It is said you are a poet and a jack of all trades. What was your most bizarre job?
The job didn’t have an actual title. I was a tiny wire dipper. The wires were used in POS machines and the guy I worked for didn’t want to invest in a machine to do the job. So I sat there eight hours a day dipping each end of a tiny wire, about an inch long into this small vat of solder. It seemed so futile, especially after I stopped sleeping with the boss’s daughter.

Which job did you like the least?
Bouncer/driver for escorts. Do you have to ask?

As you are now a poet with a master’s degree, what work are you doing now? or what job are you seeking?
Writing and really trying to figure out life. The real reason for a master’s degree in poetry is to take two years to write and push yourself. Being a poet rarely has anything to do with "working" or gainful employment. When was the last time you saw a job announcement for a poet? I have been looking in the classifieds for years! As Robert Graves has said, “To be a poet is a condition rather than a profession.”

Why should CW readers attend your reading?
Michael McLane and I are different poets than what most attendees are used to. We both write to our own weirdly beautiful ghosts and play off of each other well. And yet, we are very different poets, or should I say, we have different approaches at translating our experiences. After the reading, they will leave having heard some beautiful things.

In 2004, you co-founded the Cabaret Voltage. Why did you start it?
Michael McLane and I were complaining about the arts in Salt Lake City. We were talking about the kind of shows or a type of venue we would love to see, that kind of venue where everyone can come together: writers, painters, musicians, dancers and the like in one spot. We were looking for a communal center. So we decided to create it ourselves. At our one-year anniversary, we had over 200 people show. The thing that Michael and I were most proud of is that CV was always welcoming to artist of all levels of craft. We worked hard at keeping it egalitarian. Unfortunately, we were not able to make a deeper community of artists.

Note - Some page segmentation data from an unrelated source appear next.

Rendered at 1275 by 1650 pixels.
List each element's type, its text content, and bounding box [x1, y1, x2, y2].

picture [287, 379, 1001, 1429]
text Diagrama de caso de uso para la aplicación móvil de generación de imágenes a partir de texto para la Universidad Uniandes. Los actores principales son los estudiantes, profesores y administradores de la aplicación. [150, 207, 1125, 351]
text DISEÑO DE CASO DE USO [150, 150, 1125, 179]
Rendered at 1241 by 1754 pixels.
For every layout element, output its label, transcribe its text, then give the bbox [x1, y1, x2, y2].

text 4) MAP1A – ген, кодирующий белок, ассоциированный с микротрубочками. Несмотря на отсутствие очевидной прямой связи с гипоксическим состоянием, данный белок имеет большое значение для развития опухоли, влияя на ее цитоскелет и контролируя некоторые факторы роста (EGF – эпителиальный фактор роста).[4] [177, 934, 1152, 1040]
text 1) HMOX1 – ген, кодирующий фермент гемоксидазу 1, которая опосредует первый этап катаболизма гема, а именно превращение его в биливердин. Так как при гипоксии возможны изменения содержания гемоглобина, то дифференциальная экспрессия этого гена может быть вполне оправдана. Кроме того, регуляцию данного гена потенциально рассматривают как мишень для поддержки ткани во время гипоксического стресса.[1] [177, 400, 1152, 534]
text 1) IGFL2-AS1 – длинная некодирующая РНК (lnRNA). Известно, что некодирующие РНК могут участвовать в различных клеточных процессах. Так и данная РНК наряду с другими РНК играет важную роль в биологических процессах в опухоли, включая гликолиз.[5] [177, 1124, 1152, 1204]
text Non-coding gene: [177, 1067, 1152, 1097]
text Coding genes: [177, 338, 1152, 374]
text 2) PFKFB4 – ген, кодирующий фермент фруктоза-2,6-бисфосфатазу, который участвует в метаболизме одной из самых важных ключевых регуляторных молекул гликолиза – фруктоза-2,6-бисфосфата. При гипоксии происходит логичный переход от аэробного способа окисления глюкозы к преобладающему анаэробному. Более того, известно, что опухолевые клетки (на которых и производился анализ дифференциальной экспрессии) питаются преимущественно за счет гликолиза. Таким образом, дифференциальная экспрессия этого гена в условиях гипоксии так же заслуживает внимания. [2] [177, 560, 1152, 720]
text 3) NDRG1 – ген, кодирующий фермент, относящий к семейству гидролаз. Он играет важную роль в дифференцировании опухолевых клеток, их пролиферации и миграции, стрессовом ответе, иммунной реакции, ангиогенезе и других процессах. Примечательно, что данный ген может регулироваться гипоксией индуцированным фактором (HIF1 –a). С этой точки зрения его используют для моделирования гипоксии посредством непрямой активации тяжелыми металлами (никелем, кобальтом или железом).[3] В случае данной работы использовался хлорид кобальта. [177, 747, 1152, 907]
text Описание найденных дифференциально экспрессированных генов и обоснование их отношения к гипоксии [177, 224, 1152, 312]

Cabaret Voltage has been on hiatus while you studied outside the state. Do you have plans to revive it?
No. CV gave birth to the Ruckus at Club Orange. Using the same format but less egalitarian and a lot more hip. They have a great draw and it has its own energy. I am now working on Cabaret Voltage Online (
CabaretVoltageOnline.wordpress.com) same idea but virtual. We will see where that goes.

When and how did poetry grab hold of you?
I was older, I start everything late. I played a little with poetry when I was younger but it was external to myself. It changed in a used book store, I was 27. In picking up the Duino Elegies off a shelf, I had never heard of Rainer Maria Rilke before. I read the first elegy, then the second, then the third and so on. It was then, at that moment, I realized that poetry was for me and I was for poetry. It has been a troubled but beautiful love affair.

What did getting your master’s degree in poetry impress upon you?
Two things. A writer needs to write, and a writer needs to learn to push the writing to an honest place, to have the courage to face the abyss that is yourself and write about it.